YOUR GOAL: Please write out all of the data below exactly, without including the pictures.

▬▬▬

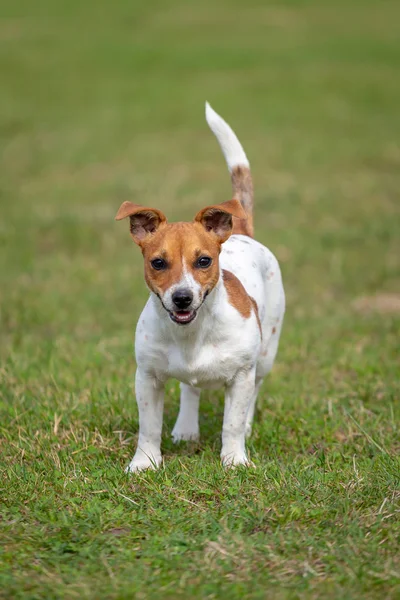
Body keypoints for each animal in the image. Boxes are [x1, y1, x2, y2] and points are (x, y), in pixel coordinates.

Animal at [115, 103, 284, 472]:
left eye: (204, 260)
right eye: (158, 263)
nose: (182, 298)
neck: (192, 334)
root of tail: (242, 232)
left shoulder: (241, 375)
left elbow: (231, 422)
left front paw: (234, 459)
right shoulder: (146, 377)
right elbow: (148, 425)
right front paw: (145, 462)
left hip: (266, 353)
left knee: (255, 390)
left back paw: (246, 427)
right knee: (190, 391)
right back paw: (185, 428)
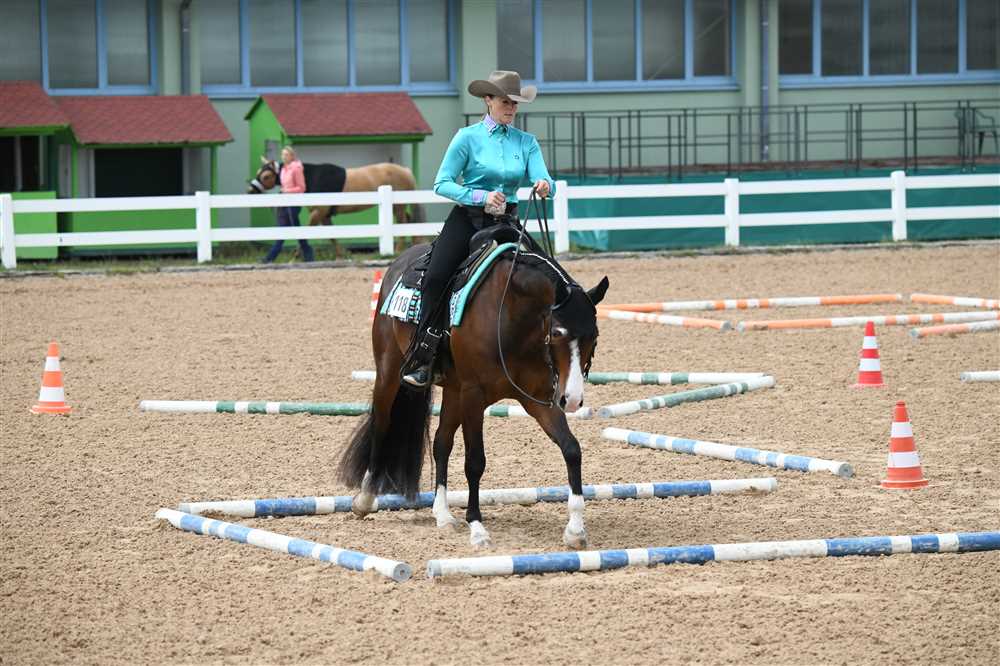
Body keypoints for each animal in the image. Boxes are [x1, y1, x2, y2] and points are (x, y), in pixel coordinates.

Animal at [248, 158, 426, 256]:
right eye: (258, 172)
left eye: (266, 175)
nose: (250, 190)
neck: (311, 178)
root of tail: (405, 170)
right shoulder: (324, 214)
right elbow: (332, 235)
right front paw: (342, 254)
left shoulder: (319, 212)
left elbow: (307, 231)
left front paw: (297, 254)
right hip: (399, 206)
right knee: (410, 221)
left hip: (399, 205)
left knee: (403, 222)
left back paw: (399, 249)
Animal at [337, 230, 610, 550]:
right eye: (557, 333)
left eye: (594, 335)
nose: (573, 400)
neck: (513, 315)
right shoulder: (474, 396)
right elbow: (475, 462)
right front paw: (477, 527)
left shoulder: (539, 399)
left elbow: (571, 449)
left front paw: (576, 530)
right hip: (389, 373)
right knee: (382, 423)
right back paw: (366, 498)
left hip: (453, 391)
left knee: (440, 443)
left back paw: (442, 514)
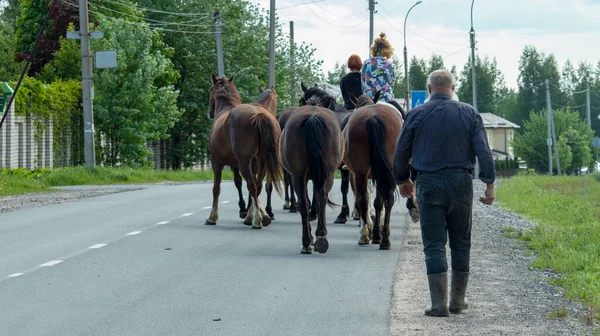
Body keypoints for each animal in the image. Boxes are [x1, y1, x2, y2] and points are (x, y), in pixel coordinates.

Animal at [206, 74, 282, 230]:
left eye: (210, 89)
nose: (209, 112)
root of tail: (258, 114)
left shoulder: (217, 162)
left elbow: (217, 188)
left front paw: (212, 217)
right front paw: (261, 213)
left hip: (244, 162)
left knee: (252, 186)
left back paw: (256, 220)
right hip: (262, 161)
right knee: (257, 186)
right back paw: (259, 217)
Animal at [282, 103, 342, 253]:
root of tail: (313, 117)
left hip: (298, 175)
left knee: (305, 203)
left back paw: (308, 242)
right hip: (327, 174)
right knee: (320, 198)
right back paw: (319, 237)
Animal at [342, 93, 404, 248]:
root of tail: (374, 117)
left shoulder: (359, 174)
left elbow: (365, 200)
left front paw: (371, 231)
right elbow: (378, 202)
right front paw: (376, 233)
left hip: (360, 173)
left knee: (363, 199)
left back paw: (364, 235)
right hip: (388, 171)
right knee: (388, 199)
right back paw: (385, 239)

▬▬▬

OUTPUT BELOW:
Body keypoints for each animal in the image. Boxes are [x1, y1, x2, y2] and points are (x, y), in pixel coordinates.

Animal at [115, 103, 284, 472]:
left eye: (204, 260)
right eye: (158, 263)
nose: (182, 298)
neck: (192, 334)
root of tail: (242, 232)
left shoulder: (241, 375)
left elbow: (231, 422)
left front paw: (234, 459)
right shoulder: (146, 377)
right elbow: (148, 425)
right front paw: (145, 462)
left hip: (266, 353)
left knee: (255, 390)
left back paw: (246, 427)
right knee: (190, 391)
right back paw: (185, 428)
Body keypoints for each animal in the image. Boxes are [x1, y1, x2, y2] and points are (x, y), in pixel coordinates.

Animal at [248, 158, 426, 256]:
right eye: (258, 172)
left eye: (266, 175)
nose: (250, 190)
neck: (311, 178)
root of tail: (405, 170)
right shoulder: (324, 214)
right elbow: (332, 235)
right front paw: (342, 254)
left shoulder: (319, 212)
left elbow: (307, 231)
left front paw: (297, 254)
right hip: (399, 206)
right knee: (410, 221)
left hip: (399, 205)
left knee: (403, 222)
left back paw: (399, 249)
Animal at [337, 230, 610, 550]:
right eye: (557, 333)
left eye: (594, 335)
nose: (573, 400)
neck: (513, 315)
right shoulder: (474, 396)
right elbow: (475, 462)
right front paw: (477, 527)
left shoulder: (539, 399)
left elbow: (571, 449)
left front paw: (576, 530)
right hip: (389, 373)
right knee: (382, 423)
right back paw: (366, 498)
left hip: (453, 391)
left knee: (440, 443)
left back paw: (442, 514)
Body keypoints for each animal in the image. Boxes are [x1, y1, x2, y2] and points are (x, y), in pixel coordinates.

Animal at [206, 74, 282, 230]:
left eye: (210, 89)
nose: (209, 112)
root of tail: (258, 114)
left shoulder: (217, 162)
left elbow: (217, 188)
left front paw: (212, 217)
right front paw: (261, 213)
left hip: (244, 162)
left knee: (252, 186)
left back paw: (256, 220)
right hip: (262, 161)
right knee: (257, 186)
right back paw: (259, 217)
Animal at [282, 103, 342, 253]:
root of tail: (313, 117)
left hip: (298, 175)
left knee: (305, 203)
left back paw: (308, 242)
right hip: (327, 174)
right knee: (320, 198)
right back paw: (319, 237)
Animal at [342, 93, 404, 248]:
root of tail: (374, 117)
left shoulder: (359, 174)
left elbow: (365, 200)
left front paw: (371, 231)
right elbow: (378, 202)
right front paw: (376, 233)
left hip: (360, 173)
left knee: (363, 199)
left back paw: (364, 235)
right hip: (388, 171)
right knee: (388, 199)
right back paw: (385, 239)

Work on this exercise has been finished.